Success in receiving additional EU funding is entirely dependent on meeting the identified indicators and targets, so the Western Balkan countries that meet these criteria will benefit the most
When it comes to the alignment of objectives, I believe that between a candidate country with a declared strategic goal of EU membership, on the one hand, and a Union that wants to accelerate the accession process, including the economic integration of the Western Balkans, there should be a natural convergence of objectives. It is important in this context that all projects support Serbia’s efforts to join the EU and respect EU policies and rules, such as those in the fields of public procurement, competition, labour law, environment, energy or transport.
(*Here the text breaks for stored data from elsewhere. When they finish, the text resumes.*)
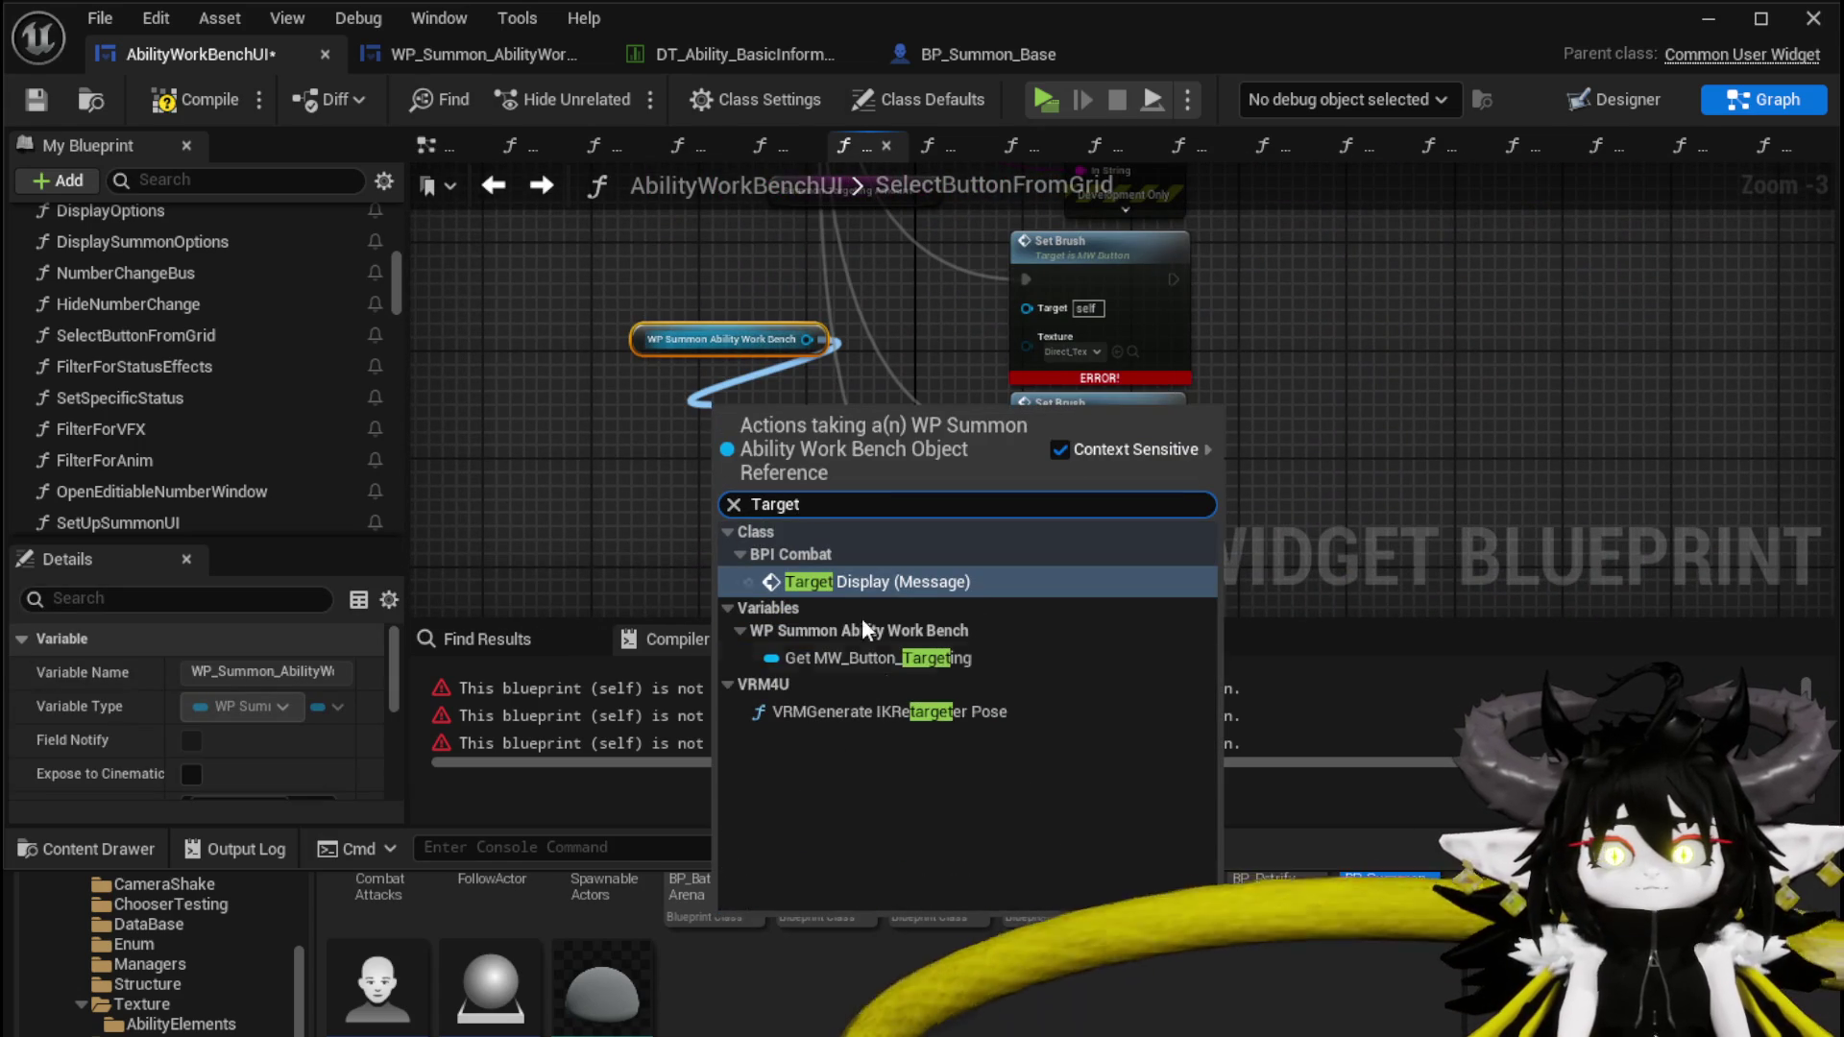
pyautogui.click(856, 656)
pyautogui.moveTo(906, 420)
pyautogui.mouseDown()
pyautogui.moveTo(1026, 306)
pyautogui.moveTo(1046, 493)
pyautogui.mouseUp()
pyautogui.moveTo(1069, 365)
pyautogui.mouseDown()
pyautogui.moveTo(1064, 513)
pyautogui.moveTo(1075, 350)
pyautogui.mouseUp()
pyautogui.moveTo(1049, 517); pyautogui.dragTo(1050, 524)
pyautogui.click(43, 104)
The aim of the Growth Plan is to offer the Western Balkans some of the advantages of membership in advance. This means that certain requirements of membership must also be met in advance, in particular the need to enforce EU legislation in relevant areas. Access to the Single Market has been the main driver of economic growth for all countries that joined the EU in the last two decades. Establishing a common regional market is an important stepping stone in this process.
Lastly, if the question is whether some countries could benefit more than others from this package, the answer is a resounding yes. Given that everything depends on meeting the identified indicators and targets, the countries that deliver will make the most of this additional EU funding. Unlike IPA, the Reform and Growth Facility is performance based. The same approach was implemented successfully with our own Member States in the scope of the post Covid- 19 “Reform and Recovery Facility”. The EU is looking to engage with our Western Balkan partners in the same terms as our Member States, in a future-oriented reform partnership that’s beneficial to our citizens. That’s why we are fully committed to assisting the Serbian authorities in delivering an ambitious Reform Agenda and supporting its implementation, in line with the country’s stated ambition of joining the European Union.